Жизни достойны лишь сильнейшие. Физически, духовно. Испокон веков. Тот, кто сильнее, тот и определяет устройство того или иного пространства, а также возможность жизни для других.
В тот день я впервые откопал воспоминания и сравнил. Я возненавидел постых ничтожеств, у которых есть право на эмоции, на счастье, на слёзы. Я пожирал их с наслаждением, блядь, с изощренным кайфом, растягивая агонию на недели и месяцы. Питаясь страхом, желаниями, мольбами. Это было вкуснее крови, вкуснее всего, что мне доводилось пробовать — страх и боль. Тот самый страх, который я почувствовал, когда к носкам моих ботинок растекалась багровой лужей кровь, и я не отступал, а смотрел, как мои ноги утопают в ней, как белеет рука матери на фоне красного, как блестит на ее пальце кольцо. Я знал, что она мертва, и мне было страшно. Нет, меня не напугали мертвые тела. Мне хотелось орать, звать ее по имени, плакать. Меня напугало, что я больше никогда не услышу ее голос, не увижу, как она смотрит на меня, и не почувствую, как прикасается ко мне.
Я помнил ее прикосновения, и я возненавидел того, первого арестанта, убитого мной за то, что в его воспоминаниях мать целовала и ласкала своего ребенка, а отец подбрасывал вверх на вытянутых руках, и мальчик смеялся. Я слышал смех, я сам мог хохотать, но это иное, в нем звенят другие ноты. Не знакомые мне, непонятные, но вызвавшие черную зависть. Зависть, потому что он мог позволить себе быть слабым, а я нет. Эмоции и привязанности — это самая большая наша слабость. Они оттягивают нас назад, не позволяя хладнокровно мыслить на несколько шагов вперёд. Но, вашу мать…есть такие эмоции, что стоят золота всех миров вместе взятых. И это я пойму гораздо позже. Меня отец воспитал иначе. Никакой ласки, никакой любви. Только преданность Отечеству, Главнокомандующему и своим принципам. Фанатизм. Как в религии. Моей религией было мое государство, партия.

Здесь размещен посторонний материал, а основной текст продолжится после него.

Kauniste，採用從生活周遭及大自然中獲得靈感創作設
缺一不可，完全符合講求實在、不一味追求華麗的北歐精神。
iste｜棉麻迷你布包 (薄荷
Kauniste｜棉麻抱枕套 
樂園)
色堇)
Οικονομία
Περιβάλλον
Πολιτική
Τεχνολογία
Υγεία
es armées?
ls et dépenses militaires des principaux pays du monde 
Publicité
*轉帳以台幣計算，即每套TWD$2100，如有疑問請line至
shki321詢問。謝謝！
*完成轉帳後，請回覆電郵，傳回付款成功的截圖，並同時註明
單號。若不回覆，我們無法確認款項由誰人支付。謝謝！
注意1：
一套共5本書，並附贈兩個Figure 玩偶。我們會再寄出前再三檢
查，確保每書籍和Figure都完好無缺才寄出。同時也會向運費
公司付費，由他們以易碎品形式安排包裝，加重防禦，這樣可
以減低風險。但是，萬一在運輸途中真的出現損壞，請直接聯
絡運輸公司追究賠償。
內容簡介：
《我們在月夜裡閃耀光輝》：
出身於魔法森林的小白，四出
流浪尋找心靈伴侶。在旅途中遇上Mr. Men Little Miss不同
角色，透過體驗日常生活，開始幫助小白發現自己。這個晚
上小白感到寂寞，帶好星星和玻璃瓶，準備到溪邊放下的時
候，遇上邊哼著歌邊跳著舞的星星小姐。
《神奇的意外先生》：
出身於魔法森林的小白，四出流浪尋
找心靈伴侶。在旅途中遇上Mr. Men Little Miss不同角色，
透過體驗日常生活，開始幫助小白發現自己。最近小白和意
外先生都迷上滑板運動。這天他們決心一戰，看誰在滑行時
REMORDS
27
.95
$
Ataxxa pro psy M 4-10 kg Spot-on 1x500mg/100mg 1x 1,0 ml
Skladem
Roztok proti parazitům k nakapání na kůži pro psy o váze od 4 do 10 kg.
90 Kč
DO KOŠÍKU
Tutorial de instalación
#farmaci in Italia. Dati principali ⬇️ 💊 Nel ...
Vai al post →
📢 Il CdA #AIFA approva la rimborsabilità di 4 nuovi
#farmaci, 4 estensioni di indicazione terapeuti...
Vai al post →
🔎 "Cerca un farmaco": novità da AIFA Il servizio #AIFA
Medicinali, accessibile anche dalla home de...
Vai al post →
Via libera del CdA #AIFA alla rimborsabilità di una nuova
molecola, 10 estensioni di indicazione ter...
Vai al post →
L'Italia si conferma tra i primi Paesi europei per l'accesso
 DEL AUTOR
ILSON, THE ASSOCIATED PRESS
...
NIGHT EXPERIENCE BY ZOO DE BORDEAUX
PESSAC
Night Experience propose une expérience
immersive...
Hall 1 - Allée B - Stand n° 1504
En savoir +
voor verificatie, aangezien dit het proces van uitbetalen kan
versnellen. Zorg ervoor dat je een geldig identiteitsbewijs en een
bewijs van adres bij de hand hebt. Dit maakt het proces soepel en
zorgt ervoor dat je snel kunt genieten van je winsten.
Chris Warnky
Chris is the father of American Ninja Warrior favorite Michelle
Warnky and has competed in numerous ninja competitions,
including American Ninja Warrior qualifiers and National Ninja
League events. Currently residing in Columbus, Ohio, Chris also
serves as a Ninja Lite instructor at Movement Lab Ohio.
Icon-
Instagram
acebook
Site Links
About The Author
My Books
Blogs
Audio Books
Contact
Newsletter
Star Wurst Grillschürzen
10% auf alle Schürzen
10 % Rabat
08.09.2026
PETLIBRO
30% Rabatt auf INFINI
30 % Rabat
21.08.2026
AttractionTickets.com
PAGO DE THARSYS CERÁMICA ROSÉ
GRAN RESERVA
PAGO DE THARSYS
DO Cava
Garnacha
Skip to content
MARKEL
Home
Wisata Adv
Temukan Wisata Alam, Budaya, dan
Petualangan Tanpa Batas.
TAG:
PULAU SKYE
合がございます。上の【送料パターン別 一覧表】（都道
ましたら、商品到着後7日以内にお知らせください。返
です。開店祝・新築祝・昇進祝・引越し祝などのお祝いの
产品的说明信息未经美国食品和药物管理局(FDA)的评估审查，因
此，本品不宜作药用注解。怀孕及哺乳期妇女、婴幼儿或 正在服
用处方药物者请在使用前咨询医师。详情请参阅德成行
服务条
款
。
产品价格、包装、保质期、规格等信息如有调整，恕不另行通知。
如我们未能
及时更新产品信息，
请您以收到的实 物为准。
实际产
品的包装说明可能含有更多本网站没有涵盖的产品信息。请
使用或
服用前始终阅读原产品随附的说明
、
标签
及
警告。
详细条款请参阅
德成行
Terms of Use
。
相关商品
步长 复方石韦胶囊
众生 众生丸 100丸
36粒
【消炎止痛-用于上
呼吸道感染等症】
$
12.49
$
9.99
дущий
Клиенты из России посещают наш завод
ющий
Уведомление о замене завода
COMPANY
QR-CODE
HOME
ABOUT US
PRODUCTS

А тот парень, он плакал, я видел, как по его щекам текут слезы, когда я заставлял его вспоминать снова и снова самые болезненные моменты его никчемной жизни. Я не умел плакать, мне запрещали, а он, ничтожество, умел и имел право. Я убил его, расстрелял сам лично врага народа, того, кто предал Родину. Одичавший, пытающийся выжить и выгрызть себе место под солнцем, молодой пацан, вдруг понял, в чем его сила — в страхе, который он внушает. Легче всего в этом мире продать именно страх. Страх и надежду. Испуг заставляет подчиняться, склонять головы, падать на колени, а надежда держит в узде глупцов, готовых верить в лучшее.
Это единственный убитый мной арестант, которого я помнил, а дальше это стало столь неважно, как вспоминать, что ты ел год назад на завтрак.